December 18, 2009

Glover Bight

I’ve been spending time on the water, paddling the Great Caloosa Blueway, a random piece at a time. Civilization shrinks, out there, to the size of my boat, and whatever I’ve brought along... a carton of chili, a coke, some shortbread, first aid, a towel, tea, and a camera. With the weather expected to turn rainy and cool late in the week, it looked like my last shot at a sunny outing for a while, so I thought I’d explore the coast of Glover Bight preserve, a six mile round-trip to the southwest. 



After putting in at Bimini Basin, a leisurely paddle down several connecting canals brought me after an hour or so to open water, where a pair of looping dolphins escorted me out to Redfish Cove. The wind picked up there and a bit of a chop shifted my focus from taking in the scenery to negotiating the deep water. Mother nature, like most of her sex has a way, at times, of returning your attention to where it belongs. “Hey, mister... I’m down here.” Yes, m’am. 
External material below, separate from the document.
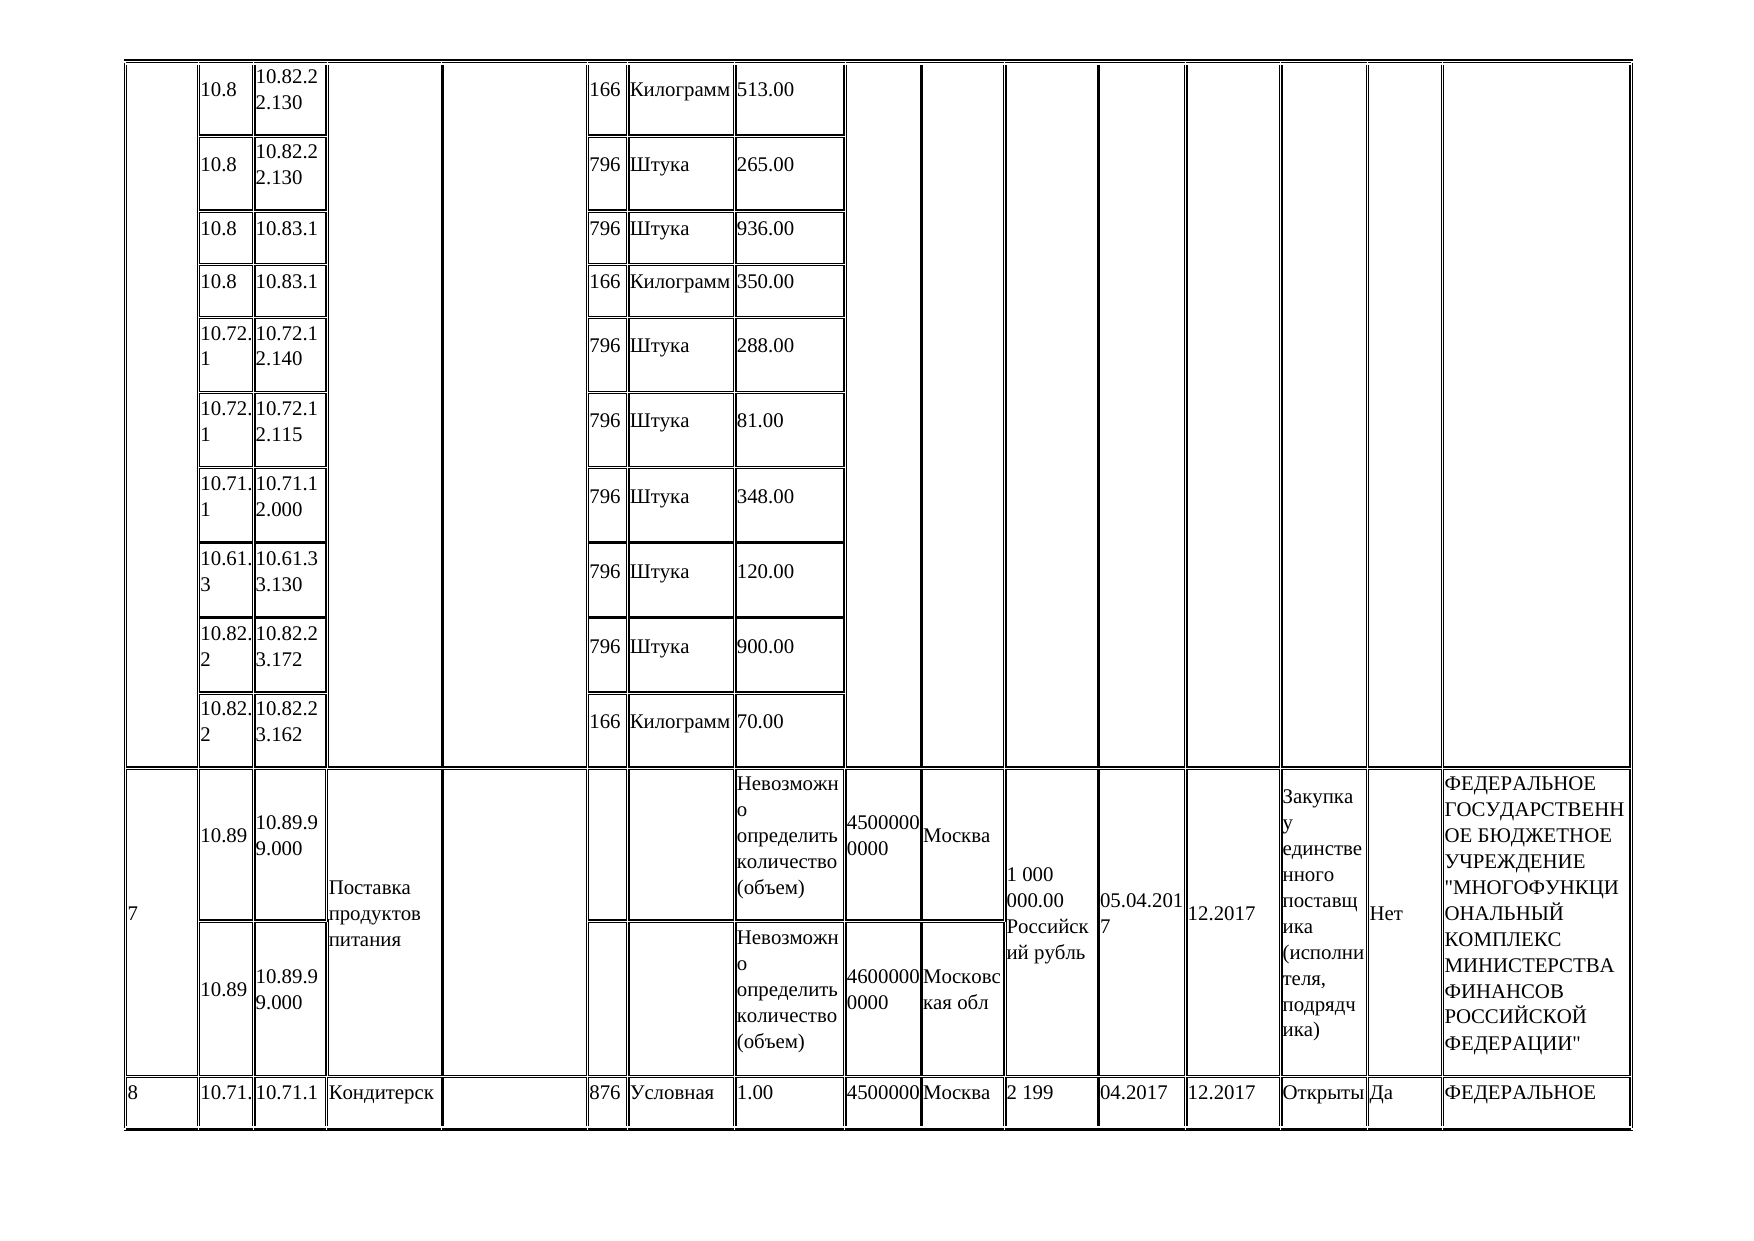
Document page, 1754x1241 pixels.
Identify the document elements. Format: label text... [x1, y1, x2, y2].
My little Old Town Vapor, though only a 10 ft recreational kayak, and not made for speed or distance, is game for slicing through a bit of rough water. I haven’t taken her out on the ocean yet, but now I’m looking forward to trying out her mettle on some surf. By the time I’d reached the preserve, the only water in the kayak was a little drip from the paddles.

As I approached the Bight, which now seemed ominously named, I saw an ominous two-foot fin poking out of the water twenty yards off starboard. And what’s worse, it was cruising along in a straight line. It’s remarkable how quickly one’s notions about such things as universal connectedness can evaporate in the proximity of a formidable predator. Suddenly the idea of having a weapon stowed in the bow didn’t seem so absurd. In fact it seemed quite present, palpable, and obvious. Could I kill? I’d hunted small game as a boy. I doubt I could take a human life under any circumstances, but I hope that’s not just wishful thinking. I back paddled slowly into a tangle of mangrove roots near the shore to watch. The fin made several turns, swift and deft, as it patrolled the area. If nothing else, I thought, I’d found a promising fishing spot. Then it was joined by another, and the pair began diving in the graceful surface-breaking loops that revealed their pedigree - they were dolphins after all. 


The scare had given me an appetite. I found a little sandy clearing along the shore and dragged in for some R & R.







If I'd had a tent and a book, I'd have been tempted to spend the night. 

Mangroves striding to the shore


There's a trace of a path back into the island, but any serious exploring would be for another day.

I have no idea what this is but it struck me as vaguely psychedelic.

It bears fruit and flowers simultaneously; I suspect it blooms periodically all year.

Most bracket mushrooms, if I recall correctly, are edible, despite their appearance. I didn't test the fidelity of my memory on the subject. 

I hung the camera from a nearby tree branch to get this shot, and shortly thereafter took a nap. That's my real passion... finding interesting secluded places to nap.

The tide was against me on the return, as was a steady breeze. The one-hour outbound turned into a two-hour back leg. By the time I’d clawed my way back to the basin, my strength was as thin as a thread in a current. In this somewhat disoriented state, drained of extraneous concerns, the civilized world around me on my drive back home seemed peripheral but amiable. Civilization as novelty. What has no claim on you doesn’t trouble you.